# [REQUEST]
Each line of data below is to be returned exactly, leaving out any picture.

[Structured page parsing data]

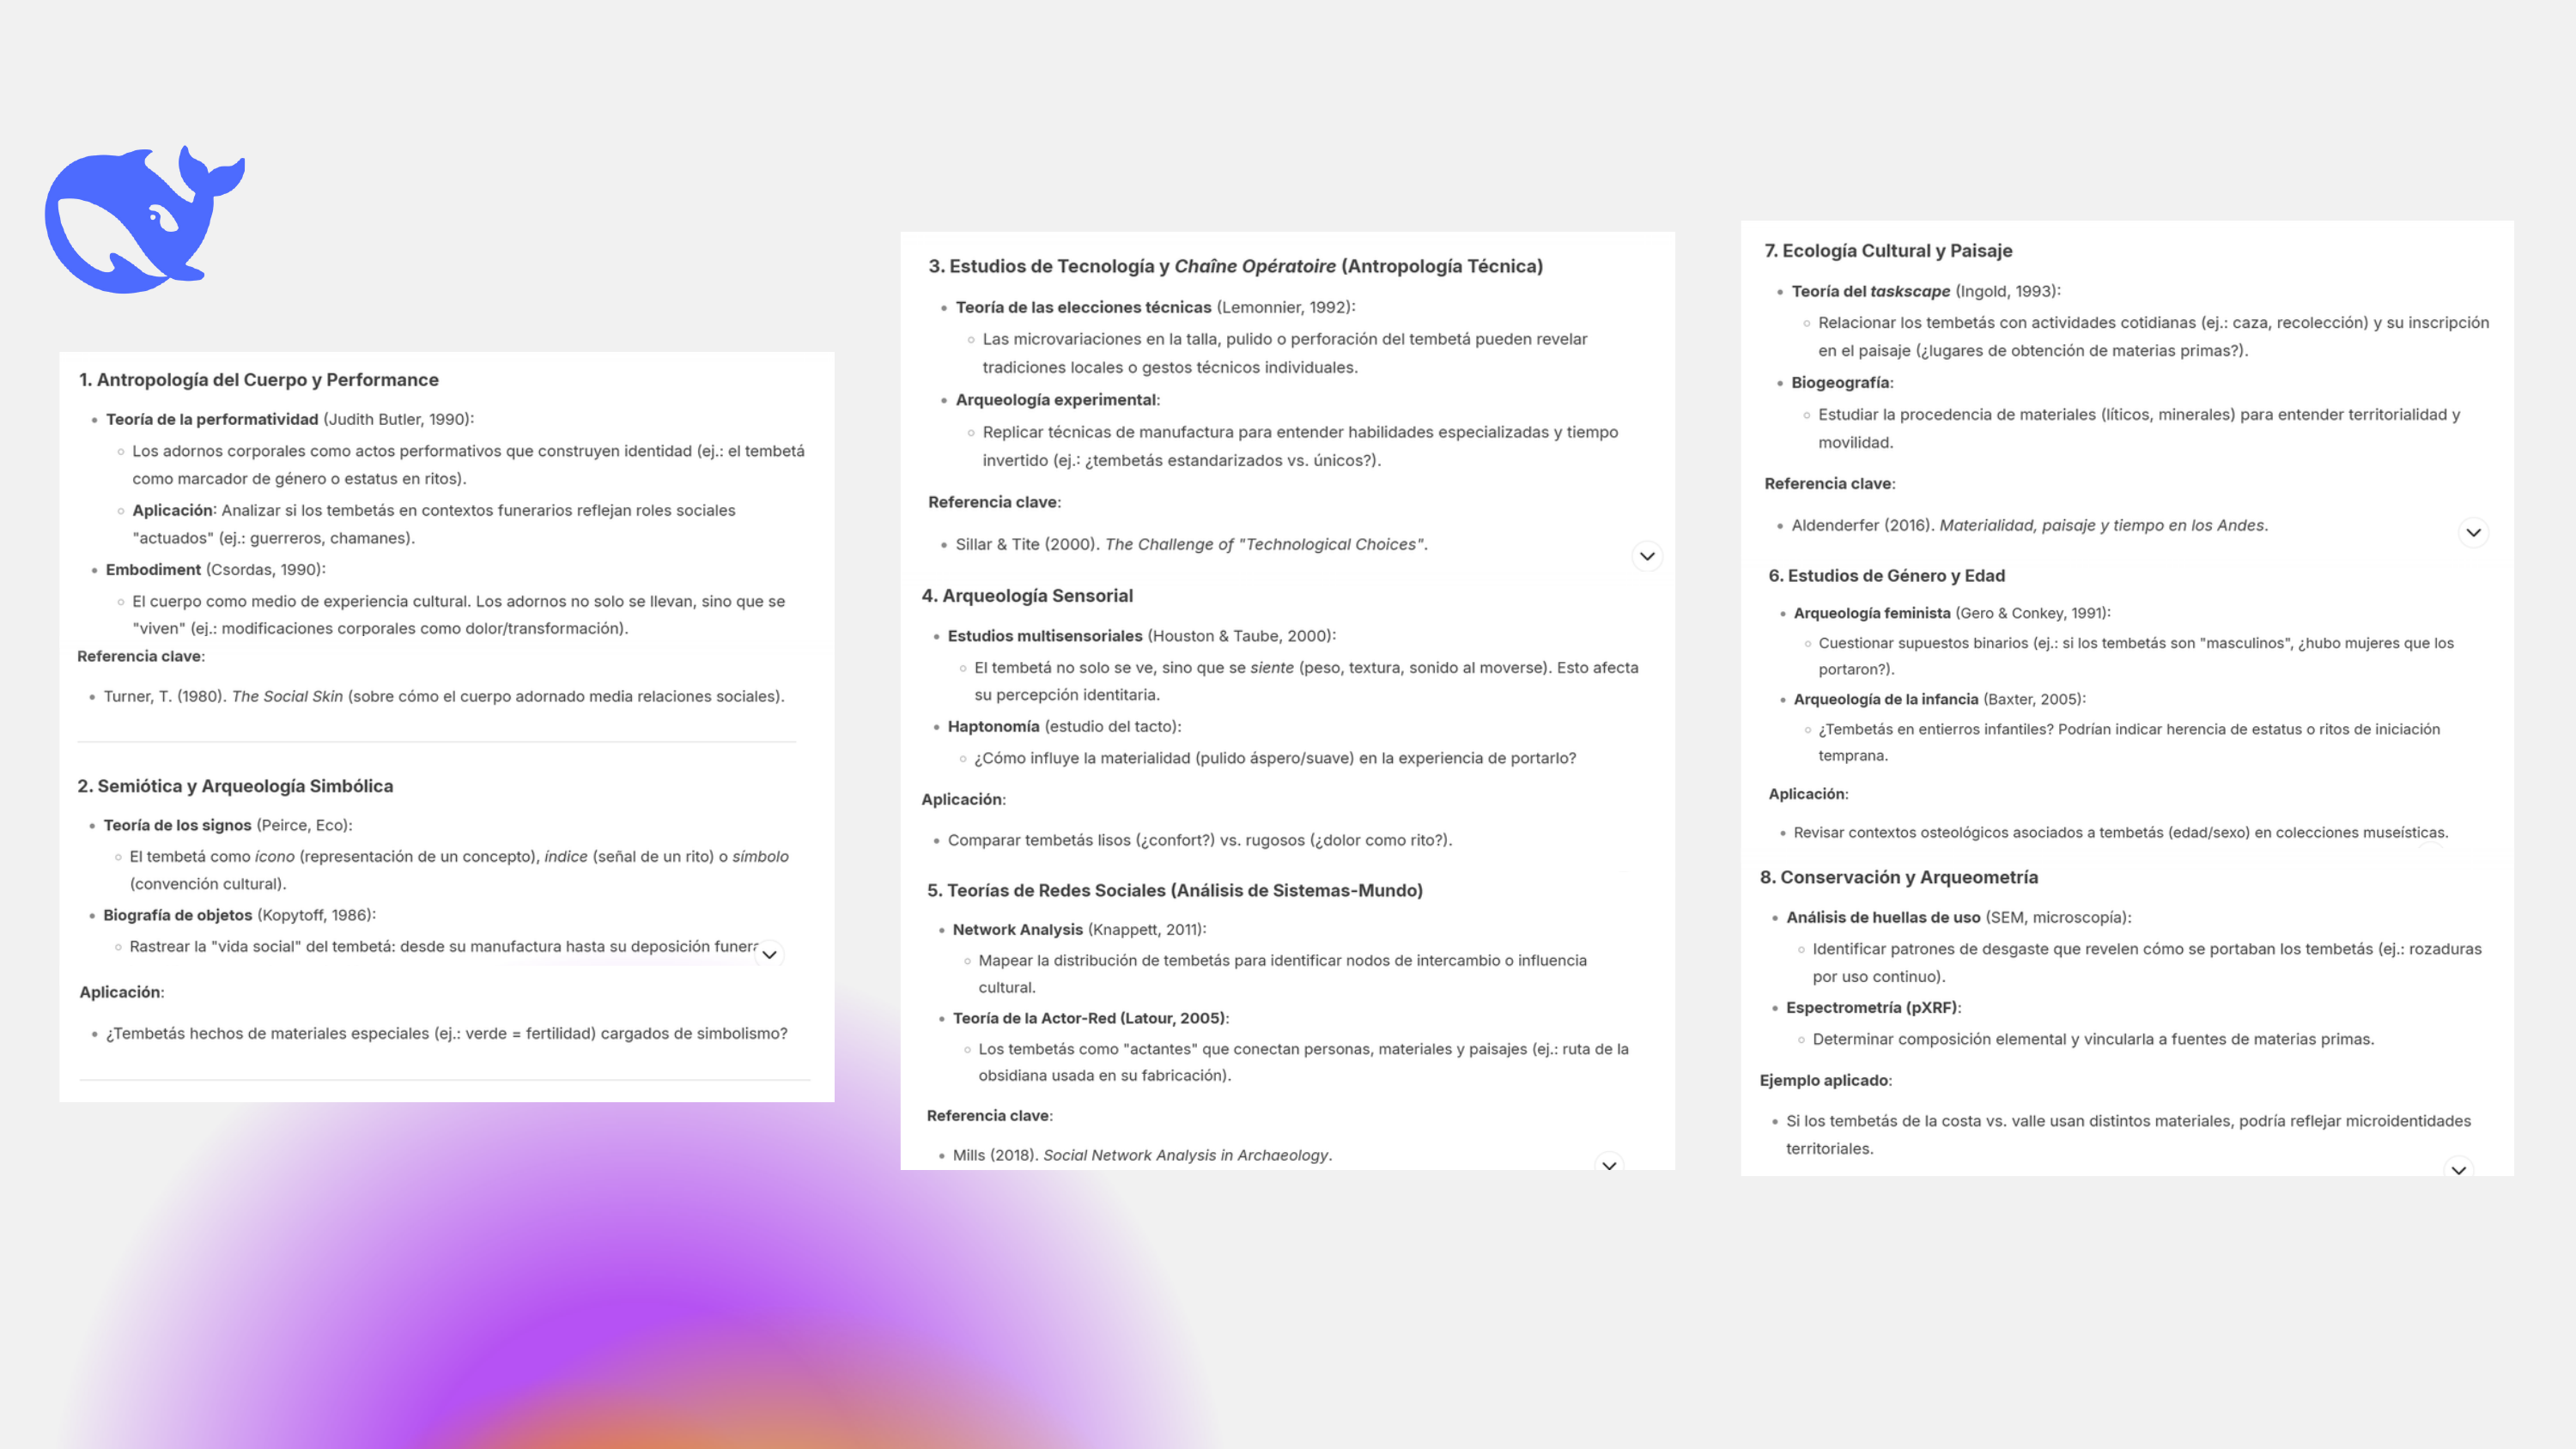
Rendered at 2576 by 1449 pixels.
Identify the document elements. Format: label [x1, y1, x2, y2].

text_box [1741, 556, 2515, 848]
text_box [1741, 221, 2515, 556]
text_box [47, 945, 1234, 1449]
text_box [900, 232, 1676, 572]
text_box [900, 872, 1676, 1170]
text_box [59, 352, 835, 636]
text_box [45, 120, 246, 321]
text_box [1741, 848, 2515, 1176]
text_box [900, 572, 1676, 872]
text_box [59, 636, 835, 943]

# [ANSWER TO THIS PROBLEM]
Rendered at 2576 by 1449 pixels.
Identify the document elements. Format: label [x1, y1, x2, y2].

text_box [1741, 556, 2515, 848]
text_box [1741, 221, 2515, 556]
text_box [47, 945, 1234, 1449]
text_box [900, 232, 1676, 572]
text_box [900, 872, 1676, 1170]
text_box [59, 352, 835, 636]
text_box [45, 120, 246, 321]
text_box [1741, 848, 2515, 1176]
text_box [900, 572, 1676, 872]
text_box [59, 636, 835, 943]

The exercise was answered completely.